===== Data records

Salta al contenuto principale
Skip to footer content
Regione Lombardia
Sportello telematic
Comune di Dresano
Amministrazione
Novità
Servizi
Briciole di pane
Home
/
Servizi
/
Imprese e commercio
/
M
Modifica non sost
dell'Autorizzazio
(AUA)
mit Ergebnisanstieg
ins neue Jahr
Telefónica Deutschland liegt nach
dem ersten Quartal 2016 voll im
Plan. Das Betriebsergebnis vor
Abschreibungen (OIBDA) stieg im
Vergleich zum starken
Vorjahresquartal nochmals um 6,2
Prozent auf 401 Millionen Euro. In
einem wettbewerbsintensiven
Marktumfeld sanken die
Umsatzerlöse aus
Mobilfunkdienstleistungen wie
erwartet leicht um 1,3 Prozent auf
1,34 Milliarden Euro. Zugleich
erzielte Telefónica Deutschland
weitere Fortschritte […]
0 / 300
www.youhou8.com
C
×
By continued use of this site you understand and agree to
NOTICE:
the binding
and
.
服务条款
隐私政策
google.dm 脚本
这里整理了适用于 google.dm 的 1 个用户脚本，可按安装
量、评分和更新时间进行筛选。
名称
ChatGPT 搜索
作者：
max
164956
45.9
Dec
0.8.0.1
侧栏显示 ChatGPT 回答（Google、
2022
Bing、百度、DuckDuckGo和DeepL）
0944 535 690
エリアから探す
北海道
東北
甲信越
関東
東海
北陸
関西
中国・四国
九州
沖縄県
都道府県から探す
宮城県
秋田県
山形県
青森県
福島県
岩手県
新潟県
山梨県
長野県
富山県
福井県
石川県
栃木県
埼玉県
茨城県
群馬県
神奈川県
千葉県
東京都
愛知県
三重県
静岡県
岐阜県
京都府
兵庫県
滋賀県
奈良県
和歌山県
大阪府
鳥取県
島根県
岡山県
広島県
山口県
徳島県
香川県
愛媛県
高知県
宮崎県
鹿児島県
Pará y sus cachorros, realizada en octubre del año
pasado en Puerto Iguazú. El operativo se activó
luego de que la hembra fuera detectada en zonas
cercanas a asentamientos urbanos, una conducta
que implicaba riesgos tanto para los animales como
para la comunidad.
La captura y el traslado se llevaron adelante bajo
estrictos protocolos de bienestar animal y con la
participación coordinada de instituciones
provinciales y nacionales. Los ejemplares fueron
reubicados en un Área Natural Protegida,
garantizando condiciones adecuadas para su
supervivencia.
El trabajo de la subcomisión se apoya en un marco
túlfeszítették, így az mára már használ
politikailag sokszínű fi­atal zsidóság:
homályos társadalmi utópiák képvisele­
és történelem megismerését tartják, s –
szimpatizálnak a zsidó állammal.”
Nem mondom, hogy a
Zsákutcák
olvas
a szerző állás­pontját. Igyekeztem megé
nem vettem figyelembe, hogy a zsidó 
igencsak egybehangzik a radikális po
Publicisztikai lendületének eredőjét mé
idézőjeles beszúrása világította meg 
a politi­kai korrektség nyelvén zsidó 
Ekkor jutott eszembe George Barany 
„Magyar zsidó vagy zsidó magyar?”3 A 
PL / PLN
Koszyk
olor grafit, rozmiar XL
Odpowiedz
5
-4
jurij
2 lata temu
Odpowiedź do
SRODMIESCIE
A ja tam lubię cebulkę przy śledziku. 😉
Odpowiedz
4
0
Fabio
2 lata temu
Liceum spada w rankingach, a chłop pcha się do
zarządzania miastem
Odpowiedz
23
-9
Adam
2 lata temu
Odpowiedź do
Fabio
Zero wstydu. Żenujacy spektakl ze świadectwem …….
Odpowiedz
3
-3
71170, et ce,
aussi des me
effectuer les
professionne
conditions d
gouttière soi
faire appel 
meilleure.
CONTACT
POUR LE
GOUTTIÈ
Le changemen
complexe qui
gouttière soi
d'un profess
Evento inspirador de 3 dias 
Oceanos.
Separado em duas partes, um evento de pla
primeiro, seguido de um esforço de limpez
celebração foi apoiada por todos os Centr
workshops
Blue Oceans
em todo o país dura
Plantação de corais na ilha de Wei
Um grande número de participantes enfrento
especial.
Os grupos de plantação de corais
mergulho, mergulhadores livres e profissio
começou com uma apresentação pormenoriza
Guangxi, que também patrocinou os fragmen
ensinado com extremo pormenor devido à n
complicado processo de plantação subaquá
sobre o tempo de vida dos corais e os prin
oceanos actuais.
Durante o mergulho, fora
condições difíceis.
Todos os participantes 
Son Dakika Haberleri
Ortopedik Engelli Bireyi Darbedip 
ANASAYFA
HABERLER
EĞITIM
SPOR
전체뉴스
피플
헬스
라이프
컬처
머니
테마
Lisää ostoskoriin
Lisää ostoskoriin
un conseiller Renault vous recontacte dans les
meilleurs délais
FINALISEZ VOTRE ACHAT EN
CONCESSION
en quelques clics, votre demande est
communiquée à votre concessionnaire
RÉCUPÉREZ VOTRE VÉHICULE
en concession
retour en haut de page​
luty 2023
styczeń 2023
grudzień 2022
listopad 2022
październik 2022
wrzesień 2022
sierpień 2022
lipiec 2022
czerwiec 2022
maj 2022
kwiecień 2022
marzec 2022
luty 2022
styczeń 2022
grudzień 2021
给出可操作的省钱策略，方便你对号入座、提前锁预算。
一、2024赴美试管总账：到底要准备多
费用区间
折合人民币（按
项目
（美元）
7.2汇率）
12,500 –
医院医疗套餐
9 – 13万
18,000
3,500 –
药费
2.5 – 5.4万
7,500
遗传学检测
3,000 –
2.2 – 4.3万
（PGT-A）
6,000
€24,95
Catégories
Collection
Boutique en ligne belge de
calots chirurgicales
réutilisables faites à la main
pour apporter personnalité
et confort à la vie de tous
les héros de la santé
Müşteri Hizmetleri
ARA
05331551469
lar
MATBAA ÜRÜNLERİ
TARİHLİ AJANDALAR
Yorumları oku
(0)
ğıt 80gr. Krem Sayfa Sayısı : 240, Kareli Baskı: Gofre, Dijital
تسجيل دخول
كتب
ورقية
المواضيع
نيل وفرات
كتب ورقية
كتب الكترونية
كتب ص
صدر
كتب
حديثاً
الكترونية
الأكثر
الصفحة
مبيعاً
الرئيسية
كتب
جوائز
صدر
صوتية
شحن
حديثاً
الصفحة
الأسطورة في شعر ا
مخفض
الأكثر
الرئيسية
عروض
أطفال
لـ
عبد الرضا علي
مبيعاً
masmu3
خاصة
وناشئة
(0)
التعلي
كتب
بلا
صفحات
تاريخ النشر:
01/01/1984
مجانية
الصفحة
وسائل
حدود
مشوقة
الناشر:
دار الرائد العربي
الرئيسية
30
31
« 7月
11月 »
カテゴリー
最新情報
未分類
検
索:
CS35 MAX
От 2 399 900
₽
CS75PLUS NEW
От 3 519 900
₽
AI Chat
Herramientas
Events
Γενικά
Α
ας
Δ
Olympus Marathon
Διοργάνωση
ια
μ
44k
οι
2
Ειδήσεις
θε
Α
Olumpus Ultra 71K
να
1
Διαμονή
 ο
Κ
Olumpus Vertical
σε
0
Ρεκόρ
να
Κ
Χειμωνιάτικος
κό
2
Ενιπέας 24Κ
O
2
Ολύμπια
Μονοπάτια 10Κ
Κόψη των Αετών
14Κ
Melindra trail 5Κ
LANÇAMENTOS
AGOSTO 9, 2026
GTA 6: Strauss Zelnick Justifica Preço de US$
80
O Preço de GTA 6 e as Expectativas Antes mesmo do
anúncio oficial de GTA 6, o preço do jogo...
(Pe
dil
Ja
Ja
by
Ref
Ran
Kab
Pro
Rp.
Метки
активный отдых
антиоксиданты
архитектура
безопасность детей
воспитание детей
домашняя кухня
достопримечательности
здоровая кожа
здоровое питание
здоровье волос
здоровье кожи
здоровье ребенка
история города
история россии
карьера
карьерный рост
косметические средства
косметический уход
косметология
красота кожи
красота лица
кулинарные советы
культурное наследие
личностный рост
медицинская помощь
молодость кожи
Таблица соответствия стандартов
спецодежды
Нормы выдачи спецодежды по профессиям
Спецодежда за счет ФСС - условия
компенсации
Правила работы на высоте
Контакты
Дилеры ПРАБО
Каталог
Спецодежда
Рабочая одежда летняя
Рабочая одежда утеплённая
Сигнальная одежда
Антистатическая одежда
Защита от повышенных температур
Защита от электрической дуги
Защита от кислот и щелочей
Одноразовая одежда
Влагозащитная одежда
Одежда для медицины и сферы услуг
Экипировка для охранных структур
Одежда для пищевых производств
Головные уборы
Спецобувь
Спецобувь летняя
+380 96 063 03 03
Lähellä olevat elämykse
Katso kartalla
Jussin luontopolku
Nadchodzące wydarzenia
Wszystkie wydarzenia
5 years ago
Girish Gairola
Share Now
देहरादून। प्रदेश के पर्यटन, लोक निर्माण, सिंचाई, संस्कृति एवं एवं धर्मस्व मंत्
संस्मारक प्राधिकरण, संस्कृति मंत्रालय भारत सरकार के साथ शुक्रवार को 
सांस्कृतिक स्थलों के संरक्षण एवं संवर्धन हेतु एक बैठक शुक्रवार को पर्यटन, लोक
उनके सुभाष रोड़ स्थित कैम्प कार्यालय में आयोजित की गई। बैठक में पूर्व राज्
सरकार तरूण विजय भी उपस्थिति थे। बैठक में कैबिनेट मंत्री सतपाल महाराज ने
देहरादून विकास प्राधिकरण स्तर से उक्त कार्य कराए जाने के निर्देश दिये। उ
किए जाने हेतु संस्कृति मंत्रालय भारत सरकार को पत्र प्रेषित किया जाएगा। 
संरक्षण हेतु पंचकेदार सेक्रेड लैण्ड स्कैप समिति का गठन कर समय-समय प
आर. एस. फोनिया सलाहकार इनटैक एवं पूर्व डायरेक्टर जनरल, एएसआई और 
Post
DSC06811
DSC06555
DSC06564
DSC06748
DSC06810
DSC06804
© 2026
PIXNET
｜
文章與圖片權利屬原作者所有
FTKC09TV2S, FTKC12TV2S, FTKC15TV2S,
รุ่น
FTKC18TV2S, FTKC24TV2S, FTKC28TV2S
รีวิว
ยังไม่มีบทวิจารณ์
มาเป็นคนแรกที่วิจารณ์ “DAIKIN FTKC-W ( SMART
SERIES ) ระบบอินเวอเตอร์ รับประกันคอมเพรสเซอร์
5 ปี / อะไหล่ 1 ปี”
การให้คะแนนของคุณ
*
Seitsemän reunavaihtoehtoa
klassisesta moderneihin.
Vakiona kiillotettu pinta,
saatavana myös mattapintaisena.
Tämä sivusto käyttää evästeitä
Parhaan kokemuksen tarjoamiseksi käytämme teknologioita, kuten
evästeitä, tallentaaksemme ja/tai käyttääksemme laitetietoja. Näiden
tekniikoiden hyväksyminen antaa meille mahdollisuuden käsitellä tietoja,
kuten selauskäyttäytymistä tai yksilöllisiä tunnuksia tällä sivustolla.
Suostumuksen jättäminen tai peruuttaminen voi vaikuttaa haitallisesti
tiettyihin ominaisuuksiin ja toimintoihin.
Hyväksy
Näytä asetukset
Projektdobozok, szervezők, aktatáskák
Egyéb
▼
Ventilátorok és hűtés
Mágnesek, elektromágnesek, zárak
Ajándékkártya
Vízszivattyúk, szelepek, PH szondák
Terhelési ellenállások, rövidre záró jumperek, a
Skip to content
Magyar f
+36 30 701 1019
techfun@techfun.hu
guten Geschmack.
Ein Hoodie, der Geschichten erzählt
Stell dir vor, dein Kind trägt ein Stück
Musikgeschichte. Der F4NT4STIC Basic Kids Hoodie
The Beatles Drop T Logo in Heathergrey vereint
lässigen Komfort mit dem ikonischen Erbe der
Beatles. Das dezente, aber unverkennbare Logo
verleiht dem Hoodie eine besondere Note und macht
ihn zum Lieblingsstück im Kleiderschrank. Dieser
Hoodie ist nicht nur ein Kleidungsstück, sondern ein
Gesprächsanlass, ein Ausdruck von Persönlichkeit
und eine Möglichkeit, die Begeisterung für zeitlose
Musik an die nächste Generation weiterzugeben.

==========

▸ What the exercise asks: Copy out every line of the rows from the very first line up to and including the line that contains "Umsatzerlöse aus", with no changes.

▸ Answer area:
Salta al contenuto principale
Skip to footer content
Regione Lombardia
Sportello telematic
Comune di Dresano
Amministrazione
Novità
Servizi
Briciole di pane
Home
/
Servizi
/
Imprese e commercio
/
M
Modifica non sost
dell'Autorizzazio
(AUA)
mit Ergebnisanstieg
ins neue Jahr
Telefónica Deutschland liegt nach
dem ersten Quartal 2016 voll im
Plan. Das Betriebsergebnis vor
Abschreibungen (OIBDA) stieg im
Vergleich zum starken
Vorjahresquartal nochmals um 6,2
Prozent auf 401 Millionen Euro. In
einem wettbewerbsintensiven
Marktumfeld sanken die
Umsatzerlöse aus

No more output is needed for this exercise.